WASHINGTON, May 19 (UPI) -- The Supreme Court has ruled that convicted felons may be able to transfer their legally owned guns to someone else rather than surrender them to the government.
In siding with a former U.S. Border Patrol agent in Florida convicted on a drug charge, Justice Elena Kagan said authorities can transfer a felon's weapon to a trusted third party, as long as the court is convinced the felon won't use the weapons.
"A felon cannot evade the strictures of [the law] by arranging a sham transfer that leaves him in effective control of his guns," Kagan said in Monday's ruling.
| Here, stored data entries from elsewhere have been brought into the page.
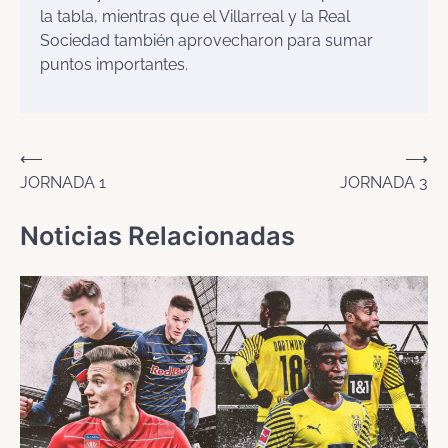
la tabla, mientras que el Villarreal y la Real
Sociedad también aprovecharon para sumar
puntos importantes.
Navegación
⟵
⟶
JORNADA 1
JORNADA 3
de
entradas
Noticias Relacionadas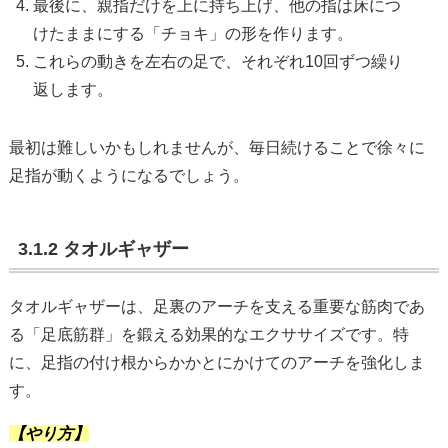
最後に、親指だけを上に持ち上げ、他の指は床につ
けたままにする「チョキ」の形を作ります。
これらの動きを左右の足で、それぞれ10回ずつ繰り
返します。
最初は難しいかもしれませんが、毎日続けることで徐々に
足指が動くようになるでしょう。
3.1.2 タオルギャザー
タオルギャザーは、足裏のアーチを支える重要な筋肉であ
る「足底筋群」を鍛える効果的なエクササイズです。特
に、足指の付け根からかかとにかけてのアーチを強化しま
す。
【やり方】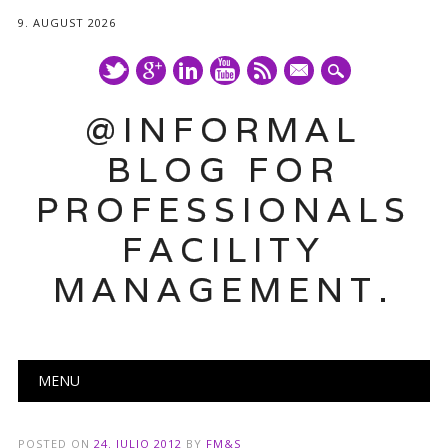
9. AUGUST 2026
mail
@INFORMAL
BLOG FOR
PROFESSIONALS
FACILITY
MANAGEMENT.
Main menu
Skip
MENU
to
content
POSTED ON
24. JULIO 2012
BY
FM&S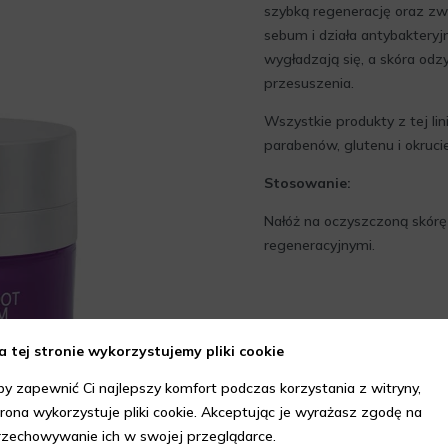
szybką regenerację oraz zwi
sebum i działa antybakteryj
wygładzają się, a skóra odz
przesuszenia.
Wszystkie produkty z tej li
parabenów, glutenu i okruci
Stosowanie:
Nałóż na oczyszczoną skórę
regeneracyjnymi.
a tej stronie wykorzystujemy pliki cookie
by zapewnić Ci najlepszy komfort podczas korzystania z witryny,
trona wykorzystuje pliki cookie. Akceptując je wyrażasz zgodę na
rzechowywanie ich w swojej przeglądarce.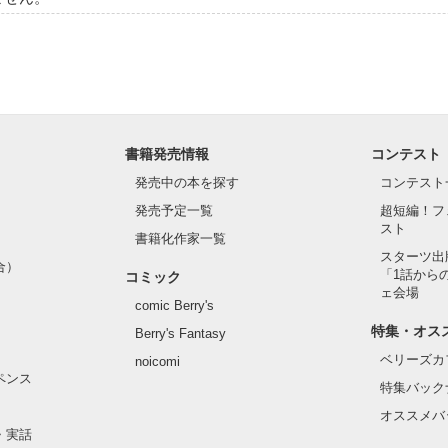
書籍発売情報
コンテスト
発売中の本を探す
コンテスト
発売予定一覧
超短編！フ
スト
書籍化作家一覧
スターツ出
合）
「1話から
コミック
ェ会場
comic Berry's
特集・オス
Berry's Fantasy
ベリーズカ
noicomi
ペンス
特集バック
オススメバ
・実話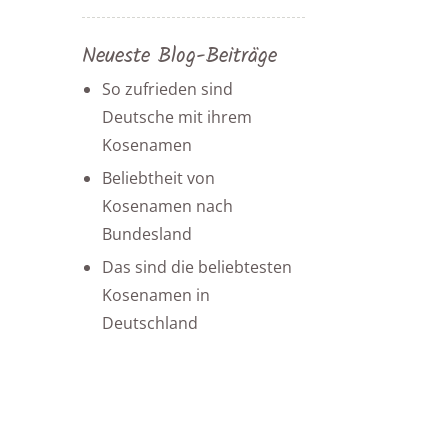
Neueste Blog-Beiträge
So zufrieden sind
Deutsche mit ihrem
Kosenamen
Beliebtheit von
Kosenamen nach
Bundesland
Das sind die beliebtesten
Kosenamen in
Deutschland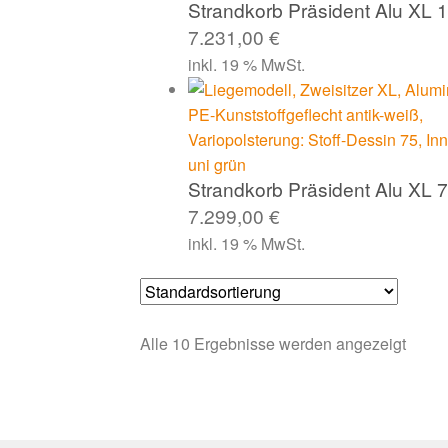
Strandkorb Präsident Alu XL 1
7.231,00
€
inkl. 19 % MwSt.
Strandkorb Präsident Alu XL 7
7.299,00
€
inkl. 19 % MwSt.
Alle 10 Ergebnisse werden angezeigt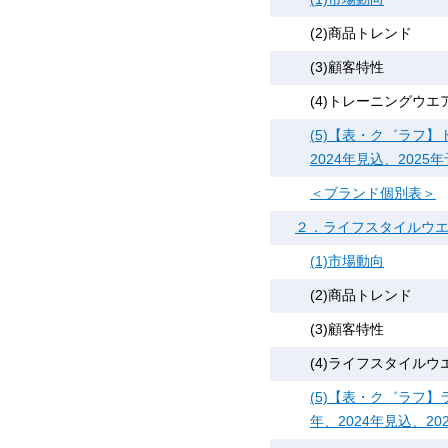
(2)商品トレンド
(3)顧客特性
(4)トレーニングウ
(5)【表・ク゛ラフ】
2024年見込、2025
＜ブランド個別表＞
２．ライフスタイルウ
(1)市場動向
(2)商品トレンド
(3)顧客特性
(4)ライフスタイル
(5)【表・ク゛ラフ】
年、2024年見込、20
In 2006, Tony Henderson was convicted of distributing marijuana and, as a condition of his release on bail, was ordered to turn over all his firearms. After pleading guilty, he was subject to the federal law barring convicted felons from possessing firearms.
Henderson said his weapons collection, which had been confiscated by the FBI, legally belonged to him and sought to sell them to a friend or transfer ownership to his wife. A lower court determined Henderson had "unclean hands" and was not allowed to profit from the sale, even though the weapons were not involved in a crime.
Kagan wrote Henderson could not "place those guns in a secure trust for distribution to his children after his death. He could not sell them to someone halfway around the world. He could not even donate them to a law enforcement agency." If the guns were involved in a crime, then the felon would lose the ability to transfer or sell them, Kagan wrote.
"It's a hands-down victory for the little guy," Henderson's attorney, Daniel Ortiz, told The Wall Street Journal. "In victimless crimes, it will allow people to better support their families and, in others, it will provide a way to better provide compensation to the victims themselves."
Also on Monday, the Supreme Court sided with two San Francisco police officers in the 2008 shooting of a mentally ill woman when she resisted being moved from a private room in a group home to a psychiatric facility. In siding with the police, the court ruled they were immune from claims they violated her Fourth Amendment rights when they entered the room. The court did not address the main issue in the case: whether the Americans with Disabilities Act applies in these kinds of confrontations.
The court also unanimously decided to tighten the rules for allowing federal prisoners to file lawsuits without paying filing fees and ruled that Maryland had violated the Constitution by collecting taxes for income earned in other states without giving a credit for taxes paid to those states.